# [Task instructions]
[1] In the CLN3 project description, restate the paragraph that begins "Much insight into the function of CLN3" as a short bulleted list that keeps its main facts.
[2] Using the CLN3 project description, answer each question below in a few words.
(a) Who are the supervisors?
(b) What is the combined incidence of the lysosomal storage diseases mentioned?
(c) What is the first aim listed?
[3] Edit a part of the CLN3 project description: begin at the words "To extend understanding" and stop after "and disease mechanism.", replacing "maintaining" with "restoring".

Supervisors: Prof Sara Mole, Dr Chris Stefan

Background:
There are life-limiting inherited neurodegenerative disorders of children that are autosomal recessive lysosomal storage diseases (LSDs, combined incidence ~1:50 000). There is no treatment for most children with such as the neuronal ceroid lipofuscinoses (NCL, Batten disease) and there is a desperate need to understand the biology and disease mechanism to inform therapeutic development. Yeast are powerful unicellular organism for revealing the intricacies of conserved eukaryotic molecular pathways. 
Much insight into the function of CLN3, which causes the juvenile form that accounts for ~50% of all NCL cases, has been eluded from studying Btn1, its functional orthologue in the fission yeast Schizosaccharomyces pombe. Deletion or mutation of btn1 results in a complex array of phenotypes. The most common CLN3 mutation is an intragenic deletion, and modelling this in yeast has shown a functional transcript that loses and retains some functions but also acquires new functions. We have identified two FDA-approved drugs and other small molecules that rescue the yeast disease model and also a number of genetic suppressors of these phenotypes. We are currently using deep RNA sequencing to identify all variant CLN3 transcripts in healthy individuals and patients. Conditions of stress increase transcription of CLN3, with vacuole size dependent on the levels of Btn1. Very recent work supports Btn1/CLN3 as a voltage-gated ion transporter.

Aims/Objectives:
To model the function of variant CLN3 healthy and disease transcripts.
To extend understanding of the contribution of Btn1 and CLN3 to maintaining the homeostasis of endolysosomal organelles under conditions of stress, and consequences in disease. Ie. CLN3 function and disease mechanism.

# [Extracted data listing]
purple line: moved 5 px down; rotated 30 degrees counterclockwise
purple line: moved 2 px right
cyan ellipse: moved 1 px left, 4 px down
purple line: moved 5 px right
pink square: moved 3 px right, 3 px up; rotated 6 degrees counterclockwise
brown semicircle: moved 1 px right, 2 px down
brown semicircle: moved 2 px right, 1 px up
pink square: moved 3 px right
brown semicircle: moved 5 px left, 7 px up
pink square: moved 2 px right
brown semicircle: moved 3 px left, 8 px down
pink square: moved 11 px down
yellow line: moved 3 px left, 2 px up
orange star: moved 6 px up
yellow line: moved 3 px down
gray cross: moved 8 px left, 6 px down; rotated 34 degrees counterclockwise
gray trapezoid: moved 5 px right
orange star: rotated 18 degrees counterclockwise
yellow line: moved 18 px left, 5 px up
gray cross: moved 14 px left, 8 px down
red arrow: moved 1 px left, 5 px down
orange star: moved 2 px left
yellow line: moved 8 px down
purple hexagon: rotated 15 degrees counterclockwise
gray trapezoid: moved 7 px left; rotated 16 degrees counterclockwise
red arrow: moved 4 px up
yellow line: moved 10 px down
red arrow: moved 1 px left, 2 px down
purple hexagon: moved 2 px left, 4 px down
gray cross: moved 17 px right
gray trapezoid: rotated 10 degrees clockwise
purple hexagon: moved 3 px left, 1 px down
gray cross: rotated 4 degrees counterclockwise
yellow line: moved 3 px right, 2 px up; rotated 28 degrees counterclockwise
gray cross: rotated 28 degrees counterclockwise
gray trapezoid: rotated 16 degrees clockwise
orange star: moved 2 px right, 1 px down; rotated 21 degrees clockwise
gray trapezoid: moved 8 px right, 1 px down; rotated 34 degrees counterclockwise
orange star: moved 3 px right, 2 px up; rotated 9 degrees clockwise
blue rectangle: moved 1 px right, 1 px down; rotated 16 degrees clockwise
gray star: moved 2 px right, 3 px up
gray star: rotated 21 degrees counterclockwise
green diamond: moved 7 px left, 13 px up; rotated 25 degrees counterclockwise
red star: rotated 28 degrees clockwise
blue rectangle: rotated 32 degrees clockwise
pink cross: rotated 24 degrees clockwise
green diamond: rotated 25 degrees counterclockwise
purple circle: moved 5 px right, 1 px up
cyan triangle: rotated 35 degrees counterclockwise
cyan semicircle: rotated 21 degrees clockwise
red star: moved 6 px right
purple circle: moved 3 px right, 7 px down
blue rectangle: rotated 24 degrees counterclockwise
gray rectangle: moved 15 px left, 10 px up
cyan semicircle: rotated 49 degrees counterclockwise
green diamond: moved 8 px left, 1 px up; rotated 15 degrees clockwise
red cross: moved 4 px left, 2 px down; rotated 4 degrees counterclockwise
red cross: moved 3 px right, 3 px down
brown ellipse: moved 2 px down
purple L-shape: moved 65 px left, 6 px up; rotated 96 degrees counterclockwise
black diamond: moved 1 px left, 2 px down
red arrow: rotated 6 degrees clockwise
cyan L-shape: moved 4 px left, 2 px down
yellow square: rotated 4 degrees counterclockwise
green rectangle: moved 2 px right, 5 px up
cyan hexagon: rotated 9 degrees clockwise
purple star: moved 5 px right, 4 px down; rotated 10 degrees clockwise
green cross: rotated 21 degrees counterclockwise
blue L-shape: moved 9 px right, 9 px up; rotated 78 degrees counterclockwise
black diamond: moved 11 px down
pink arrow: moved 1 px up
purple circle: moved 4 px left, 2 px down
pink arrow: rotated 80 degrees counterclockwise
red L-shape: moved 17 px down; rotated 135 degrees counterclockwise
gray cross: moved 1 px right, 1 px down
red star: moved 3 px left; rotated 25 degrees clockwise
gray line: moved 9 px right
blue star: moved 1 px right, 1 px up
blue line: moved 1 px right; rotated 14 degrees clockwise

# [Exercise results]
[1]
- CLN3 causes the juvenile form of NCL, which accounts for about 50% of all NCL cases.
- Its functional orthologue in the fission yeast Schizosaccharomyces pombe, Btn1, has been studied for insight into CLN3 function.
- Deleting or mutating btn1 produces a complex array of phenotypes.
- The most common CLN3 mutation is an intragenic deletion. Modelled in yeast, it gives a functional transcript that loses some functions, retains others and gains new ones.
- Two FDA-approved drugs, other small molecules and several genetic suppressors rescue the yeast disease model or its phenotypes.
- Deep RNA sequencing is being used to find all variant CLN3 transcripts in healthy individuals and patients.
- Stress increases CLN3 transcription, and vacuole size depends on Btn1 levels.
- Recent work supports Btn1/CLN3 as a voltage-gated ion transporter.

[2]
(a) Prof Sara Mole and Dr Chris Stefan.
(b) About 1:50 000.
(c) To model the function of variant CLN3 healthy and disease transcripts.

[3]
To extend understanding of the contribution of Btn1 and CLN3 to restoring the homeostasis of endolysosomal organelles under conditions of stress, and consequences in disease. Ie. CLN3 function and disease mechanism.